Policies in seed_policies are loaded into a "seed" policy engine at startup. This ensures enforcement works even with the noop (in-memory) policy provider.

Exempt Paths

These paths are never enforced:

• /healthz, /readyz
• /metrics
• /docs, /redoc, /openapi.json
• /ui/*
• /api/v1/providers
• /api/v1/policy/* (policy management itself)

Principals

The middleware resolves the principal from the AuthenticatedPrincipal contextvar first (set by the auth middleware when JWT auth is configured).
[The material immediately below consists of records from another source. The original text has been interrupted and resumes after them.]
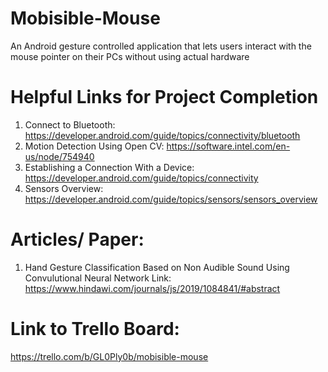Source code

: # Mobisible-Mouse
An Android gesture controlled application that lets users interact with the mouse pointer on their PCs without using actual hardware

# Helpful Links for Project Completion
1) Connect to Bluetooth: https://developer.android.com/guide/topics/connectivity/bluetooth
2) Motion Detection Using Open CV: https://software.intel.com/en-us/node/754940
3) Establishing a Connection With a Device: https://developer.android.com/guide/topics/connectivity
4) Sensors Overview: https://developer.android.com/guide/topics/sensors/sensors_overview

# Articles/ Paper:
1) Hand Gesture Classification Based on Non Audible Sound Using Convulutional Neural Network 
Link: https://www.hindawi.com/journals/js/2019/1084841/#abstract

# Link to Trello Board:
https://trello.com/b/GL0Ply0b/mobisible-mouse

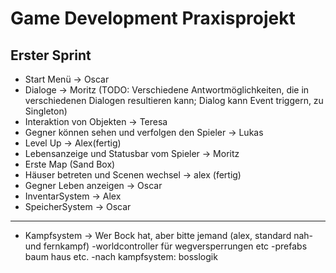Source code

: # Game Development Praxisprojekt
## Erster Sprint
- Start Menü -> Oscar
- Dialoge -> Moritz (TODO: Verschiedene Antwortmöglichkeiten, die in verschiedenen Dialogen resultieren kann; Dialog kann Event triggern, zu Singleton)
- Interaktion von Objekten -> Teresa
- Gegner können sehen und verfolgen den Spieler -> Lukas
- Level Up -> Alex(fertig)
- Lebensanzeige und Statusbar vom Spieler -> Moritz
- Erste Map (Sand Box)
- Häuser betreten und Scenen wechsel -> alex (fertig)
- Gegner Leben anzeigen -> Oscar
- InventarSystem -> Alex
- SpeicherSystem -> Oscar
- ---------------------------------------------------------------------------------------------
- Kampfsystem -> Wer Bock hat, aber bitte jemand (alex, standard nah- und fernkampf)
-worldcontroller für wegversperrungen etc
-prefabs baum haus etc.
-nach kampfsystem: bosslogik
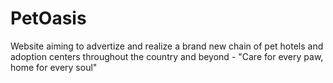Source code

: # PetOasis
Website aiming to advertize and realize a brand new chain of pet hotels and adoption centers throughout the country and beyond - "Care for every paw, home for every soul"

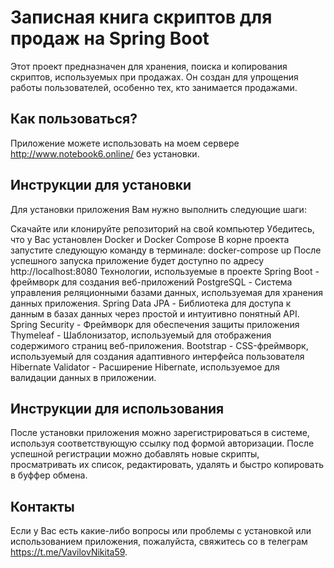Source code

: # Записная книга скриптов для продаж на Spring Boot
Этот проект предназначен для хранения, поиска и копирования скриптов, используемых при продажах. Он создан для упрощения работы пользователей, особенно тех, кто занимается продажами.

## Как пользоваться?
Приложение можете использовать на моем сервере http://www.notebook6.online/ без установки. 

## Инструкции для установки
Для установки приложения Вам нужно выполнить следующие шаги: 

Скачайте или клонируйте репозиторий на свой компьютер
Убедитесь, что у Вас установлен Docker и Docker Compose
В корне проекта запустите следующую команду в терминале:
docker-compose up
После успешного запуска приложение будет доступно по адресу http://localhost:8080
Технологии, используемые в проекте
Spring Boot - фреймворк для создания веб-приложений
PostgreSQL - Система управления реляционными базами данных, используемая для хранения данных приложения.
Spring Data JPA - Библиотека для доступа к данным в базах данных через простой и интуитивно понятный API.
Spring Security - Фреймворк для обеспечения защиты приложения
Thymeleaf - Шаблонизатор, используемый для отображения содержимого страниц веб-приложения.
Bootstrap - CSS-фреймворк, используемый для создания адаптивного интерфейса пользователя
Hibernate Validator - Расширение Hibernate, используемое для валидации данных в приложении.
## Инструкции для использования
После установки приложения можно зарегистрироваться в системе, используя соответствующую ссылку под формой авторизации.
После успешной регистрации можно добавлять новые скрипты, просматривать их список, редактировать, удалять и быстро копировать в буффер обмена.
## Контакты
Если у Вас есть какие-либо вопросы или проблемы с установкой или использованием приложения, пожалуйста, свяжитесь со в телеграм https://t.me/VavilovNikita59.
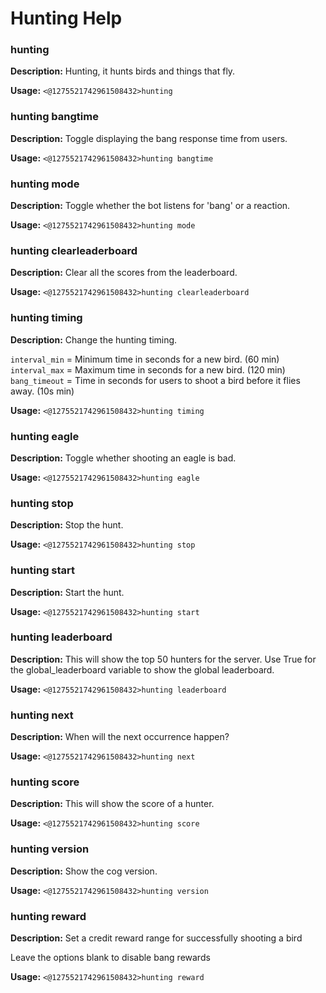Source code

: # Hunting Help

### hunting

**Description:** Hunting, it hunts birds and things that fly.

**Usage:** `<@1275521742961508432>hunting`

### hunting bangtime

**Description:** Toggle displaying the bang response time from users.

**Usage:** `<@1275521742961508432>hunting bangtime`

### hunting mode

**Description:** Toggle whether the bot listens for 'bang' or a reaction.

**Usage:** `<@1275521742961508432>hunting mode`

### hunting clearleaderboard

**Description:** Clear all the scores from the leaderboard.

**Usage:** `<@1275521742961508432>hunting clearleaderboard`

### hunting timing

**Description:** Change the hunting timing.

`interval_min` = Minimum time in seconds for a new bird. (60 min)
`interval_max` = Maximum time in seconds for a new bird. (120 min)
`bang_timeout` = Time in seconds for users to shoot a bird before it flies away. (10s min)

**Usage:** `<@1275521742961508432>hunting timing`

### hunting eagle

**Description:** Toggle whether shooting an eagle is bad.

**Usage:** `<@1275521742961508432>hunting eagle`

### hunting stop

**Description:** Stop the hunt.

**Usage:** `<@1275521742961508432>hunting stop`

### hunting start

**Description:** Start the hunt.

**Usage:** `<@1275521742961508432>hunting start`

### hunting leaderboard

**Description:** This will show the top 50 hunters for the server.
Use True for the global_leaderboard variable to show the global leaderboard.

**Usage:** `<@1275521742961508432>hunting leaderboard`

### hunting next

**Description:** When will the next occurrence happen?

**Usage:** `<@1275521742961508432>hunting next`

### hunting score

**Description:** This will show the score of a hunter.

**Usage:** `<@1275521742961508432>hunting score`

### hunting version

**Description:** Show the cog version.

**Usage:** `<@1275521742961508432>hunting version`

### hunting reward

**Description:** Set a credit reward range for successfully shooting a bird

Leave the options blank to disable bang rewards

**Usage:** `<@1275521742961508432>hunting reward`

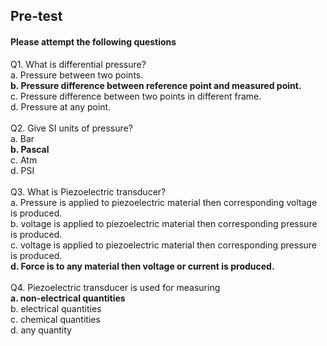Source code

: ## Pre-test
#### Please attempt the following questions

Q1. What is differential pressure?<br> 
a.	Pressure between two points.<br>
<b>b.	Pressure  difference between reference point and measured point.</b><br>
c.	Pressure  difference between two points in different frame.<br>
d.	Pressure  at any point.<br><br>
Q2. Give SI units of pressure?<br>
a.	Bar<br>
<b>b.	Pascal</b><br>
c.	Atm<br>
d.	PSI<br><br>
Q3. What is Piezoelectric transducer?<br>
a.	Pressure is applied to piezoelectric material then corresponding voltage is produced.<br>
b.	voltage is applied to piezoelectric material then corresponding pressure is produced.<br>
c.	voltage is applied to piezoelectric material then corresponding pressure is produced.<br>
<b>d.	Force is to any material then voltage or current is produced.</b><br><br>
Q4.  Piezoelectric transducer is used for measuring <br>
<b>a. non-electrical quantities</b><br>
b. electrical quantities<br>
c. chemical quantities<br>
d. any quantity<br>

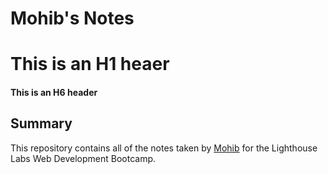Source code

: # Mohib's Notes
# This is an H1 heaer
#### This is an H6 header

## Summary

This repository contains all of the notes taken by [Mohib](https://github.com/Momowaz) for the Lighthouse Labs Web Development Bootcamp.
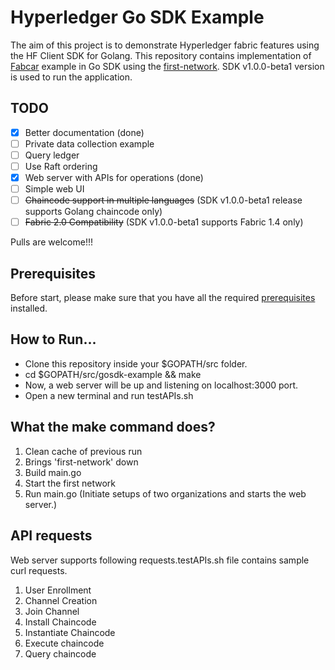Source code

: # Hyperledger Go SDK Example

The aim of this project is to demonstrate Hyperledger fabric features using the HF Client SDK for Golang. This repository contains implementation of [Fabcar](https://hyperledger-fabric.readthedocs.io/en/release-1.4/understand_fabcar_network.html) example in Go SDK using the [first-network](https://hyperledger-fabric.readthedocs.io/en/release-1.4/build_network.html). SDK v1.0.0-beta1 version is used to run the application.

## TODO

- [x] Better documentation (done)
- [ ] Private data collection example
- [ ] Query ledger 
- [ ] Use Raft ordering
- [x] Web server with APIs for operations (done)
- [ ] Simple web UI
- [ ] ~~Chaincode support in multiple languages~~ (SDK v1.0.0-beta1 release supports Golang chaincode only)
- [ ] ~~Fabric 2.0 Compatibility~~ (SDK v1.0.0-beta1 supports Fabric 1.4 only)
  
Pulls are welcome!!!
  
## Prerequisites

Before start, please make sure that you have all the required [prerequisites](https://hyperledger-fabric.readthedocs.io/en/release-1.4/prereqs.html) installed.

## How to Run...

- Clone this repository inside your $GOPATH/src folder.
- cd $GOPATH/src/gosdk-example && make
- Now, a web server will be up and listening on localhost:3000 port.
- Open a new terminal and run testAPIs.sh

## What the make command does?

1. Clean cache of previous run
2. Brings 'first-network' down
3. Build main.go
4. Start the first network
5. Run main.go (Initiate setups of two organizations and starts the web server.)

## API requests

Web server supports following requests.testAPIs.sh file contains sample curl requests.
1. User Enrollment
2. Channel Creation
3. Join Channel
4. Install Chaincode
5. Instantiate Chaincode
6. Execute chaincode
7. Query chaincode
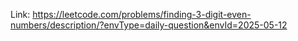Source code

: Link: https://leetcode.com/problems/finding-3-digit-even-numbers/description/?envType=daily-question&envId=2025-05-12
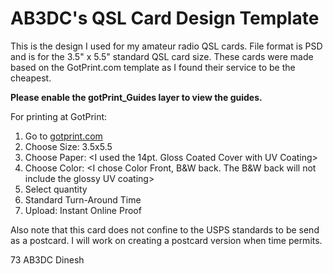 # AB3DC's QSL Card Design Template

This is the design I used for my amateur radio QSL cards. File format is PSD and is for the 3.5" x 5.5" standard QSL card size.
These cards were made based on the GotPrint.com template as I found their service to be the cheapest.

**Please enable the gotPrint_Guides layer to view the guides.**

For printing at GotPrint:
1. Go to [gotprint.com](http://gotprint.net/g/uploadPostCard.do)
2. Choose Size: 3.5x5.5
3. Choose Paper: <I used the 14pt. Gloss Coated Cover with UV Coating>
4. Choose Color: <I chose Color Front, B&W back. The B&W back will not include the glossy UV coating>
5. Select quantity
6. Standard Turn-Around Time
7. Upload: Instant Online Proof

Also note that this card does not confine to the USPS standards to be send as a postcard. I will work on creating a postcard version when time permits.

73
AB3DC
Dinesh
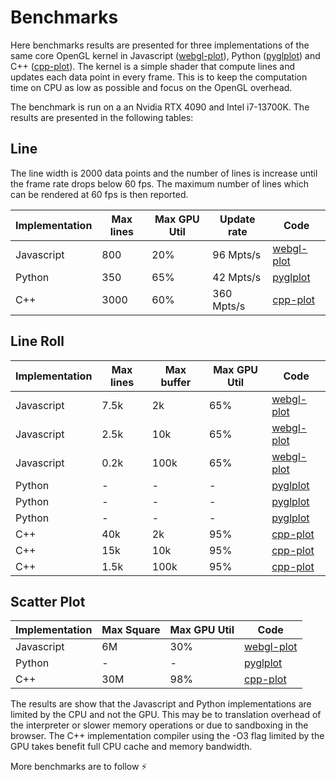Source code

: # Benchmarks

Here benchmarks results are presented for three implementations of the same core OpenGL kernel in Javascript ([webgl-plot](https://github.com/danchitnis/webgl-plot)), Python ([pyglplot](https://github.com/danchitnis/pyglplot)) and C++ ([cpp-plot](https://github.com/danchitnis/cpp-plot)). The kernel is a simple shader that compute lines and updates each data point in every frame. This is to keep the computation time on CPU as low as possible and focus on the OpenGL overhead.

The benchmark is run on a an Nvidia RTX 4090 and Intel i7-13700K. The results are presented in the following tables:

## Line

The line width is 2000 data points and the number of lines is increase until the frame rate drops below 60 fps. The maximum number of lines which can be rendered at 60 fps is then reported.

| Implementation | Max lines | Max GPU Util | Update rate | Code                                                                                         |
| -------------- | --------- | ------------ | ----------- | -------------------------------------------------------------------------------------------- |
| Javascript     | 800       | 20%          | 96 Mpts/s   | [webgl-plot](https://github.com/danchitnis/webgl-plot/blob/webglplot-v2/benchmark/bench2.js) |
| Python         | 350       | 65%          | 42 Mpts/s   | [pyglplot](https://github.com/danchitnis/pyglplot/blob/main/test/benchmark.py)               |
| C++            | 3000      | 60%          | 360 Mpts/s  | [cpp-plot](https://github.com/danchitnis/cpp-plot/blob/main/src/line.cpp)                    |

## Line Roll

| Implementation | Max lines | Max buffer | Max GPU Util | Code                                                                                         |
| -------------- | --------- | ---------- | ------------ | -------------------------------------------------------------------------------------------- |
| Javascript     | 7.5k      | 2k         | 65%          | [webgl-plot](https://github.com/danchitnis/webgl-plot/blob/webglplot-v2/benchmark/bench2.js) |
| Javascript     | 2.5k      | 10k        | 65%          | [webgl-plot](https://github.com/danchitnis/webgl-plot/blob/webglplot-v2/benchmark/bench2.js) |
| Javascript     | 0.2k      | 100k       | 65%          | [webgl-plot](https://github.com/danchitnis/webgl-plot/blob/webglplot-v2/benchmark/bench2.js) |
| Python         | -         | -          | -            | [pyglplot]()                                                                                 |
| Python         | -         | -          | -            | [pyglplot]()                                                                                 |
| Python         | -         | -          | -            | [pyglplot]()                                                                                 |
| C++            | 40k       | 2k         | 95%          | [cpp-plot](https://github.com/danchitnis/cpp-plot/blob/main/src/roll.cpp)                    |
| C++            | 15k       | 10k        | 95%          | [cpp-plot](https://github.com/danchitnis/cpp-plot/blob/main/src/roll.cpp)                    |
| C++            | 1.5k      | 100k       | 95%          | [cpp-plot](https://github.com/danchitnis/cpp-plot/blob/main/src/roll.cpp)                    |

## Scatter Plot

| Implementation | Max Square | Max GPU Util | Code                                                                                         |
| -------------- | ---------- | ------------ | -------------------------------------------------------------------------------------------- |
| Javascript     | 6M         | 30%          | [webgl-plot](https://github.com/danchitnis/webgl-plot/blob/webglplot-v2/benchmark/bench2.js) |
| Python         | -          | -            | [pyglplot]()                                                                                 |
| C++            | 30M        | 98%          | [cpp-plot](https://github.com/danchitnis/cpp-plot/blob/main/src/scatter.cpp)                 |

The results are show that the Javascript and Python implementations are limited by the CPU and not the GPU. This may be to translation overhead of the interpreter or slower memory operations or due to sandboxing in the browser. The C++ implementation compiler using the -O3 flag limited by the GPU takes benefit full CPU cache and memory bandwidth.

More benchmarks are to follow ⚡
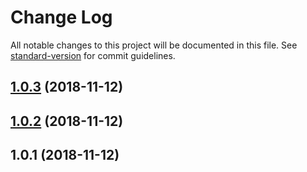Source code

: # Change Log

All notable changes to this project will be documented in this file. See [standard-version](https://github.com/conventional-changelog/standard-version) for commit guidelines.

<a name="1.0.3"></a>
## [1.0.3](https://github.com/codeandcats/reliable-round/compare/v1.0.2...v1.0.3) (2018-11-12)



<a name="1.0.2"></a>
## [1.0.2](https://github.com/codeandcats/reliable-round/compare/v1.0.1...v1.0.2) (2018-11-12)



<a name="1.0.1"></a>
## 1.0.1 (2018-11-12)
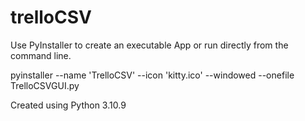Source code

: # trelloCSV

Use PyInstaller to create an executable App or run directly from the command line.

pyinstaller --name 'TrelloCSV' --icon 'kitty.ico' --windowed --onefile TrelloCSVGUI.py

Created using Python 3.10.9
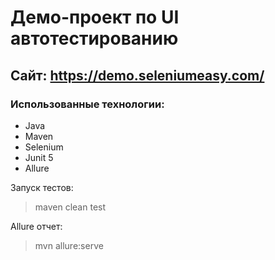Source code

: ﻿# Демо-проект по UI автотестированию
## Сайт: https://demo.seleniumeasy.com/
### Использованные технологии:
+ Java
+ Maven
+ Selenium
+ Junit 5
+ Allure

Запуск тестов:
> maven clean test

Allure отчет:
> mvn allure:serve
If no authenticated principal is present, it falls back to header-based derivation.

Resolution order:

1. Authenticated principal (always set for non-exempt paths): AuthenticatedPrincipal contextvar → User::"alice" (from JWT sub claim or API key mapping)
2. Header fallback (exempt paths only): X-Agent-Id: my-agent → Agent::"my-agent"
3. Header fallback: X-Cred-{service}-* → Service::"{service}"
4. Header fallback: X-AWS-Access-Key-Id: AKIA... → AWSPrincipal::"AKIA..."
5. Last resort (exempt paths only): Agent::"anonymous"

Non-exempt paths always have an authenticated principal (the auth middleware returns 401 if credentials are missing). The header-based fallback and Agent::"anonymous" are only reachable on exempt paths, which are skipped by enforcement anyway.